Challenge: Edit the listing from its beginning up to and including the line with "family: Psathyrellaceae". Change "scientific name" to "species name" and keep every other part of those lines unchanged.

====== Dataset records

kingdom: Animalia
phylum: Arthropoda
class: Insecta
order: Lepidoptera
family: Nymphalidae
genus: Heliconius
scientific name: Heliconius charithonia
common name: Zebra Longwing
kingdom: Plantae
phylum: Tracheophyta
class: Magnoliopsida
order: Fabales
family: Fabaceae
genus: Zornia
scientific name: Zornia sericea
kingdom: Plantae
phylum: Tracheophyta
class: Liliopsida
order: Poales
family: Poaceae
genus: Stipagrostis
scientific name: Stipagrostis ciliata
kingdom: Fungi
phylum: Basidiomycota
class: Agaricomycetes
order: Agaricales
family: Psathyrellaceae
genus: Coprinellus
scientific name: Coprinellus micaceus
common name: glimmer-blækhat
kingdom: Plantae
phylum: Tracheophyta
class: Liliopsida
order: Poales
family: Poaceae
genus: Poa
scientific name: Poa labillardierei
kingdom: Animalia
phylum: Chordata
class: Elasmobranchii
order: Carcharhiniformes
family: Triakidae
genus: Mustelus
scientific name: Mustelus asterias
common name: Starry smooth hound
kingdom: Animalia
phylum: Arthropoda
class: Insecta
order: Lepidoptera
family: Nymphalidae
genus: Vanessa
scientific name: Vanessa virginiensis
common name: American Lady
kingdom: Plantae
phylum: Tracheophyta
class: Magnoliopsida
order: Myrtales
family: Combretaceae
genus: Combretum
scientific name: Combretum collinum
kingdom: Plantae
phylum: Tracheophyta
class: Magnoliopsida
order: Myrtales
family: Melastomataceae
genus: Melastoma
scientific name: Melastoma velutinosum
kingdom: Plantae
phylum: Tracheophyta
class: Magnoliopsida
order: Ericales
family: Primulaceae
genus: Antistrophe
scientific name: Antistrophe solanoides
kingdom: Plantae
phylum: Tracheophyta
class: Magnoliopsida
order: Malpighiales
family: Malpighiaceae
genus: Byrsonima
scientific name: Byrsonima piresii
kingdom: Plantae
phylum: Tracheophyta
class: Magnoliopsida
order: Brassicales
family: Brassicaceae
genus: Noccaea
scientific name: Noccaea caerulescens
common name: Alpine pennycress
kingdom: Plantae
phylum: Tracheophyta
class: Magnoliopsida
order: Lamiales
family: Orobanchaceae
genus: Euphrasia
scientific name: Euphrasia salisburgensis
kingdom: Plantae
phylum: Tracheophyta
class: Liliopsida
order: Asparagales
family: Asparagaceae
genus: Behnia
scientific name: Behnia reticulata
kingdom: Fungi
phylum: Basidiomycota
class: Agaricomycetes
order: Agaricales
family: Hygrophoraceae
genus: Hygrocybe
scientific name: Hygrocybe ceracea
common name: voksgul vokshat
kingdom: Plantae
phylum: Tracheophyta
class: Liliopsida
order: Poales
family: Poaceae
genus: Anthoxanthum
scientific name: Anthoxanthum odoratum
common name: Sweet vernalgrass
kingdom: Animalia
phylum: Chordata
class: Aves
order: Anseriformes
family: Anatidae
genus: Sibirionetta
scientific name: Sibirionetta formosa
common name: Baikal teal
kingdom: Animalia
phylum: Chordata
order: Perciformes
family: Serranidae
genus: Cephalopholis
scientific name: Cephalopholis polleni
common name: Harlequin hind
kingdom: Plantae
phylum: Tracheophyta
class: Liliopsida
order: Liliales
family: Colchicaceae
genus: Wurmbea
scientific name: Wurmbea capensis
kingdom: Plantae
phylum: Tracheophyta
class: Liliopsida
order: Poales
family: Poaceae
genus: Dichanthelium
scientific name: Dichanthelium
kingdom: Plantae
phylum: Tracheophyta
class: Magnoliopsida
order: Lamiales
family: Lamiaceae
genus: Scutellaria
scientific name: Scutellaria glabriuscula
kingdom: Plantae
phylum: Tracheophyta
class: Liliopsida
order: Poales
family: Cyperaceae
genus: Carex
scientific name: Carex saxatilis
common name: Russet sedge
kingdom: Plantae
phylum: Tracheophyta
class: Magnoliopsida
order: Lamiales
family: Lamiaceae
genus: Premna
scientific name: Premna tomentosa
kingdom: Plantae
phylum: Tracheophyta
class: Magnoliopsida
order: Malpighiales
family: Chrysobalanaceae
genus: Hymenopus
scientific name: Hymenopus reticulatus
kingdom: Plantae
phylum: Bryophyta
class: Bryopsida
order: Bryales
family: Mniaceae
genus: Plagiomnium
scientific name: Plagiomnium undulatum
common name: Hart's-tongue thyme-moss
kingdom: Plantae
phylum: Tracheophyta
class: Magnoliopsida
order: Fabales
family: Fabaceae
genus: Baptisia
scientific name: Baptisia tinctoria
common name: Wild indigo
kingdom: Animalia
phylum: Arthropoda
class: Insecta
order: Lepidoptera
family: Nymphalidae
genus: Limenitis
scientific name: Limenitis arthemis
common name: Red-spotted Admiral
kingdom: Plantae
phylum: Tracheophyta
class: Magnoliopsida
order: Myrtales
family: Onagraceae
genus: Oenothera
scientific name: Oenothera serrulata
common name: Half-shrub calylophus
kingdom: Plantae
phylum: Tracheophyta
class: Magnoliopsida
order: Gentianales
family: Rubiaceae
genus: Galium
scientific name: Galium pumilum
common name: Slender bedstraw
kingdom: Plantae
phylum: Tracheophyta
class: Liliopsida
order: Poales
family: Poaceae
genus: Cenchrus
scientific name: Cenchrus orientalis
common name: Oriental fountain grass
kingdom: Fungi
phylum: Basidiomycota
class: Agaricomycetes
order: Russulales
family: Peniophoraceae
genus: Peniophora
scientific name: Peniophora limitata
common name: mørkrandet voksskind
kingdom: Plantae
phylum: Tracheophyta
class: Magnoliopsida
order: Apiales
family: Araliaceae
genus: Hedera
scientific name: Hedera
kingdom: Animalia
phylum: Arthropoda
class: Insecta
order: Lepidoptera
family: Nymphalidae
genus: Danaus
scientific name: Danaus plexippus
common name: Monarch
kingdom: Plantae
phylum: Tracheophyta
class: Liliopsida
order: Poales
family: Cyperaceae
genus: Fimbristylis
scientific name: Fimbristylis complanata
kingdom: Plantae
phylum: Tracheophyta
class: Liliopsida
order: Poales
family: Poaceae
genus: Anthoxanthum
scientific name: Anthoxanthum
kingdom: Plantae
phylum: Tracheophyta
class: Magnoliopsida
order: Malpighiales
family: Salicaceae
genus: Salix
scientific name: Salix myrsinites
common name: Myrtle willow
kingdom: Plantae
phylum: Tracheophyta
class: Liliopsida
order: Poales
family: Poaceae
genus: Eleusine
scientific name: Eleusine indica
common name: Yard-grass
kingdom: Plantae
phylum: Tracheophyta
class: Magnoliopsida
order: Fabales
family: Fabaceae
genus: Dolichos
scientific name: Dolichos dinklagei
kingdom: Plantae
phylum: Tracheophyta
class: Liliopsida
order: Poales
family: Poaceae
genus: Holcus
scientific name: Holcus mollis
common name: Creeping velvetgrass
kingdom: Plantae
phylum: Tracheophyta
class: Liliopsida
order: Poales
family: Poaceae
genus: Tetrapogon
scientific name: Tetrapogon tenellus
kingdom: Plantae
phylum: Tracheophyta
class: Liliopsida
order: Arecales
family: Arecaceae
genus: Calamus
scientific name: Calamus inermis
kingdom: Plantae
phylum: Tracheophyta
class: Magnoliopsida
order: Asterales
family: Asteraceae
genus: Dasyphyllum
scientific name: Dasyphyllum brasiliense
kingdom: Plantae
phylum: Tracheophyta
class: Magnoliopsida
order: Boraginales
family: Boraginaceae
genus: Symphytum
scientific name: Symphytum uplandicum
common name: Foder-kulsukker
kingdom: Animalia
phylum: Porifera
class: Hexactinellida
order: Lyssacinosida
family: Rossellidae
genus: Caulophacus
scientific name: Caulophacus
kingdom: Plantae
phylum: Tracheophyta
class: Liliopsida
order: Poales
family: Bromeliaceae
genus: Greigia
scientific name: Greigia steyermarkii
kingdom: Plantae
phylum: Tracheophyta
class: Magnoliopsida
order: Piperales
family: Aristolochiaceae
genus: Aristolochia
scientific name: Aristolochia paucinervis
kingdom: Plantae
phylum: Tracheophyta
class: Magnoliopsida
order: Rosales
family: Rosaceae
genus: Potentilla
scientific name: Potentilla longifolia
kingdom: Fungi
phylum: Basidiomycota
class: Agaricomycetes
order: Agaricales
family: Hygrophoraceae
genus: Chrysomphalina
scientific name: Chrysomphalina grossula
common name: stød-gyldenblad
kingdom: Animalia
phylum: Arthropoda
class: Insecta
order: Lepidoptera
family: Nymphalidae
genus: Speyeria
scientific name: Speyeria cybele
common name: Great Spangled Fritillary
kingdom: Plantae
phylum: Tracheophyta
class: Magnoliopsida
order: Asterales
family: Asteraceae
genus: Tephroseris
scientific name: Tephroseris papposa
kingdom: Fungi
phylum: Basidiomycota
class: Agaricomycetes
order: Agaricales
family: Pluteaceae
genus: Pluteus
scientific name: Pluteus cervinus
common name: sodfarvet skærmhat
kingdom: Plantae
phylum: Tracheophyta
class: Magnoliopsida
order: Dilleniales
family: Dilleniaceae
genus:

============

Final result:
kingdom: Animalia
phylum: Arthropoda
class: Insecta
order: Lepidoptera
family: Nymphalidae
genus: Heliconius
species name: Heliconius charithonia
common name: Zebra Longwing
kingdom: Plantae
phylum: Tracheophyta
class: Magnoliopsida
order: Fabales
family: Fabaceae
genus: Zornia
species name: Zornia sericea
kingdom: Plantae
phylum: Tracheophyta
class: Liliopsida
order: Poales
family: Poaceae
genus: Stipagrostis
species name: Stipagrostis ciliata
kingdom: Fungi
phylum: Basidiomycota
class: Agaricomycetes
order: Agaricales
family: Psathyrellaceae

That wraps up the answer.